Protesters have gathered outside the last two council meetings to oppose a rate rise.
Protesters have gathered outside the last two council meetings to oppose a rate rise.

Acting chief executive officer Rik Hart said no rate rise would see remaining council assets deteriorate and services close.

However he said even with a rate rise, people will still see a slight reduction in service levels as well as no additional capital works projects due to the dire financial situation.

Council’s current measures to manage costs and increase income include staff reductions to the tune of $31m, $22m on spending restrictions and $49m in asset sales.

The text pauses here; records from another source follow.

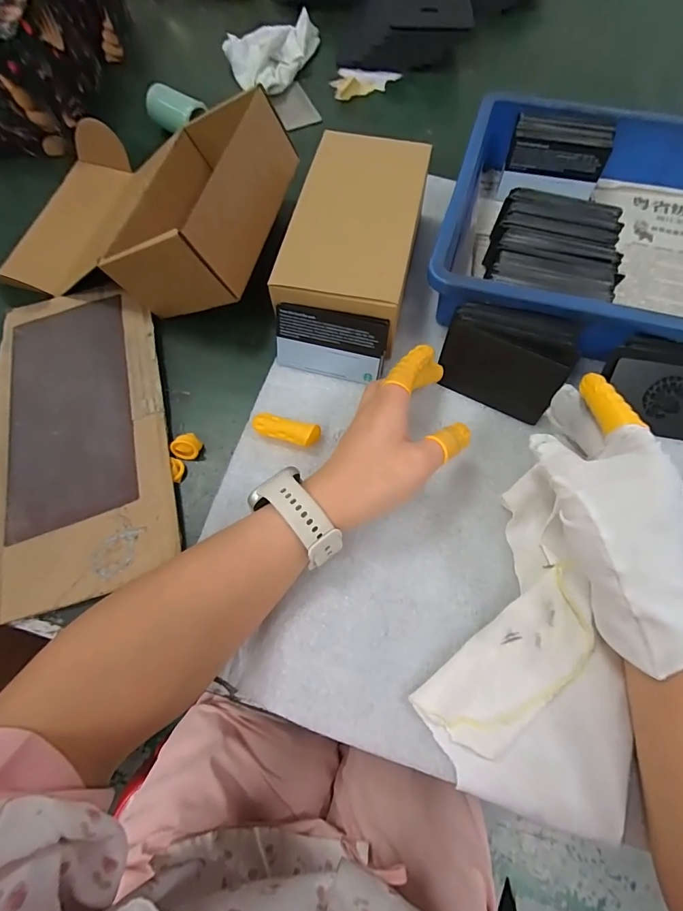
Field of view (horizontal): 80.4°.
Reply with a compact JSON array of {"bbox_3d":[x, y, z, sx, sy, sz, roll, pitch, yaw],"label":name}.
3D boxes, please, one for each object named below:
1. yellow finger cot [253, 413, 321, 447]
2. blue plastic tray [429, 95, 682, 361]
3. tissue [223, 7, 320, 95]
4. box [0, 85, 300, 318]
[{"bbox_3d":[-0.042,-0.019,0.310,0.049,0.018,0.017,15,70,7],"label":"yellow finger cot"},{"bbox_3d":[0.280,-0.178,0.346,0.371,0.067,0.256,16,70,8],"label":"blue plastic tray"},{"bbox_3d":[-0.093,-0.491,0.495,0.095,0.031,0.123,20,70,9],"label":"tissue"},{"bbox_3d":[-0.175,-0.226,0.356,0.233,0.088,0.177,13,69,7],"label":"box"}]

Infrastructure spending has been reduced from $225m to $170m.

Mr Hart said these steps only achieved 70 per cent of the $76m annuals savings targets needed in the financial recovery. The remaining 30 per cent needs to come from a rate rise.

Mr Persson has copped backlash over the proposed rate rise, however has remained firm that there is no one else to pay. He said the alternative was further cuts to council’s services.

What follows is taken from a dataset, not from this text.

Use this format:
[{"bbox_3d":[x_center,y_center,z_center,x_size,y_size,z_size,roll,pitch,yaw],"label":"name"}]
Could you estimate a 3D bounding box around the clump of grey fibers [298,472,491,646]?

He has also stressed that when rates are harmonised between the former Gosford and Wyong councils, a 15 per cent rate rise would mean that average rates in the former Wyong area would go down by $3 a week and average rates in the former Gosford area would go up by $7 a week.

The financial crisis shocked the entire region.
The financial crisis shocked the entire region.

“It is also a fact that even with a 15 per cent rate rise Central Coast Council rates would still be below the neighbouring councils of Newcastle, Maitland and Lakes Entrance,” he stated in his three month progress report into the crisis.

“I have been supporting a rate rise because I can’t see any other way out of this mess we find ourselves in. I accept I will cop criticism from many, but in the end, I need to do what I feel is necessary.”

Council’s financial crisis became public in October 2020, with councillors suspended following the announcement that the council could not pay staff wages.

Mr Persson was appointed to get to the bottom of the issues and revealed in December that the council was looking at an accumulated debt over the past four years of $565m. This includes $200m to be paid back for the use of restricted funds.

He outlined many factors for the financial decline including costs to upgrade IT systems and infrastructure, an industrial dispute, the IPART pricing determination for water services, an increase in 250 staff since the merger and council embarking on a $242m capital works program that it could not afford. This resulted in the unlawful use of restricted funds.

Since then, many strategies have been put in place including securing loans, staff cuts, identifying assets to sell and the proposed rate rise.

Last week, local Labor MPs called for a public inquiry into what they describe as the “failed amalgamation of Central Coast Council” on the back of the proposed rate rise and job losses.

Dick Persson AM has stated a rate rise is vital to help get council out of its financial crisis.
Dick Persson AM has stated a rate rise is vital to help get council out of its financial crisis.

“We are calling on the State Government to establish a public inquiry into the collapse of Central Coast Council, the Terms of Reference of which must examine the financial position of the former Wyong and Gosford Councils before amalgamation as well as the structural weaknesses of the new council which the Liberals created in 2016,” Wyong state Labor MP David Harris said.

The Entrance state Labor MP David Mehan said it was not acceptable for the community to foot the bill when a significant proportion opposed the 2016 amalgamation.

Mr Persson has pointed out that the only significant cost to council directly related to the amalgamation was for upgrading IT systems and infrastructure. This amounted to $50m, with $8m ongoing, and council received a grant of $10m from the State Government towards these costs.